The association between mitral valve prolapse and skeletal abnormalities has been the focus of several previous studies, almost all of which have concentrated on back or thoracic skeletal abnormalities. Notably, Movahed and colleagues reported an association between kyphosis and MVP. Indeed, straight back was coexistent in 27% of patients with myxomatous mitral valve degeneration .
Several former studies by Salomon et al., and Peh et al. have reported an association between thoracic skeletal abnormalities such as pectus excavatum and mitral valve prolapse. To date, the etiology of the close association between skeletal abnormalities and MVP has not been investigated. Although it has been postulated that this association might constitute an attenuated form of Marfan syndrome, this speculation remains elusive in the absence of any genetic study to prove it [9, 10].
To our knowledge, no study to date has investigated the association between pes planus and MVP, despite the fact that they might be caused by similar connective tissue dysfunction.

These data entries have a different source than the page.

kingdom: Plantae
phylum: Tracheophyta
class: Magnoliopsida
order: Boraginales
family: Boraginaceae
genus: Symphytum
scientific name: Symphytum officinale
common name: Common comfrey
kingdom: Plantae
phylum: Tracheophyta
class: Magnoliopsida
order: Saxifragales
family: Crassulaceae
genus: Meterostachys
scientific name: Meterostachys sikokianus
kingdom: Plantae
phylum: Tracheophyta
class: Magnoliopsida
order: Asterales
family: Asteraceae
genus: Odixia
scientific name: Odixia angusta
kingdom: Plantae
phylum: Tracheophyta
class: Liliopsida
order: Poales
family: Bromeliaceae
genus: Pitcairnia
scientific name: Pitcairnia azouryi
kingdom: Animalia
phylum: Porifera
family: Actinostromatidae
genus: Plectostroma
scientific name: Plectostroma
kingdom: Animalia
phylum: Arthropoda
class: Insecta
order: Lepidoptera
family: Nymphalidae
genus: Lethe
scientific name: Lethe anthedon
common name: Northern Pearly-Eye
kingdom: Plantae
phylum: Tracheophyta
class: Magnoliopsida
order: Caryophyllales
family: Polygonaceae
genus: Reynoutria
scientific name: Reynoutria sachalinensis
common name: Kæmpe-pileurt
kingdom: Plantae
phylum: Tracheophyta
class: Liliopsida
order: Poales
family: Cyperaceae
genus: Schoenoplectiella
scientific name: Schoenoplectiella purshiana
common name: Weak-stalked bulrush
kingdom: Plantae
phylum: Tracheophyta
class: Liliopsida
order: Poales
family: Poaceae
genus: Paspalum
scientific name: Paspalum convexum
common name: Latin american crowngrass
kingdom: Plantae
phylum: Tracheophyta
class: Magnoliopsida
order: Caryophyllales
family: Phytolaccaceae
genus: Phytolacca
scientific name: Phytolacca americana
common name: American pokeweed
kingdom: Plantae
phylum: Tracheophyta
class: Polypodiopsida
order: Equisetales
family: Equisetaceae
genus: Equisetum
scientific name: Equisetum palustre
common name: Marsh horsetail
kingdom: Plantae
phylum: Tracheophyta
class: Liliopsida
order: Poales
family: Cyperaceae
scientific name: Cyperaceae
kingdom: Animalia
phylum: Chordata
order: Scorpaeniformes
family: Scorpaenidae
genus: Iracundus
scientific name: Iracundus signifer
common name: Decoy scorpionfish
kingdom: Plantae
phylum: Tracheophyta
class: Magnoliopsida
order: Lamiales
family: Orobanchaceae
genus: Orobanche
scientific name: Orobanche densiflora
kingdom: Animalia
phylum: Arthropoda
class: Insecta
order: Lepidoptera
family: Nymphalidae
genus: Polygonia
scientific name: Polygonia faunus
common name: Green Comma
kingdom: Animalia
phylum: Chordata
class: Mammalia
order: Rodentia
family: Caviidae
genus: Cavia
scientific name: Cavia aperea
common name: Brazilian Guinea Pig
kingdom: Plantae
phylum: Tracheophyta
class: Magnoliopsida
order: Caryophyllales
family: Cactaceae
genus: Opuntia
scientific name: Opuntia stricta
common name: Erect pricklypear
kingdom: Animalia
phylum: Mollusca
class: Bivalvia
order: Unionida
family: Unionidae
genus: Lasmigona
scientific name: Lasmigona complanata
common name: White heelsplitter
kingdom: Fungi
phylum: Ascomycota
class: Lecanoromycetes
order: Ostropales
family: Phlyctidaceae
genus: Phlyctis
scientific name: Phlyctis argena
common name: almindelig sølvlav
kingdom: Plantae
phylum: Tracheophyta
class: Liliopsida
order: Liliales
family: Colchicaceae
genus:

Our study notes an unexpectedly high prevalence of MVP in patients with flat foot (88%). This association suggests a common genetic background between both anomalies. This coincides with Raj and Kiel’s report about the prevalence of PP and its genetic background, where MVP prevalence in the general population ranges from 1 to 37% . The mean age of our patients was 8.2 ± 0.9, which excludes the entity of transient pes planus that usually disappears before the age of 6 years .
There is a reported 2.5% risk of sudden death with mitral valve prolapse, mostly due to associated Long QT syndrome. Furthermore, there are speculations that the tension on the chordae and subvalvular apparatus caused by the prolapsing valve results in myocardial degeneration and fibrosis, with the subsequent creation of a substrate for arrhythmias. The mentioned risk has prompted a remarkable need for the development of a screening policy for MVP. Three-generational screening of families in the case of a diagnosed family member with MVP has been recently proposed, but the cost-effectiveness of this strategy remains elusive [11, 12].
Alternatively, our study offers a new screening policy for MVP, where we suggest the determination of MA in patients with PP. MA angle in lateral foot xray is a routine procedure in such types of patients and will not add a non-required investigation among them. An angle greater than 5 degrees, according to our findings, has a 100% sensitivity in pointing to the concurrent presence of MVP, which is a justified diagnostic accuracy for performing echocardiography in this high-risk group.
To conclude, the tight relationship between pes planus and MVP illustrated in this study warrants the screening of patients with pes planus for the presence of MVP. Meary angle, an easy and cheap radiographic measure, can serve as a good predictor of MVP. Nonetheless, the generalization of the results of this study needs a larger sample size to consolidate the revealed results.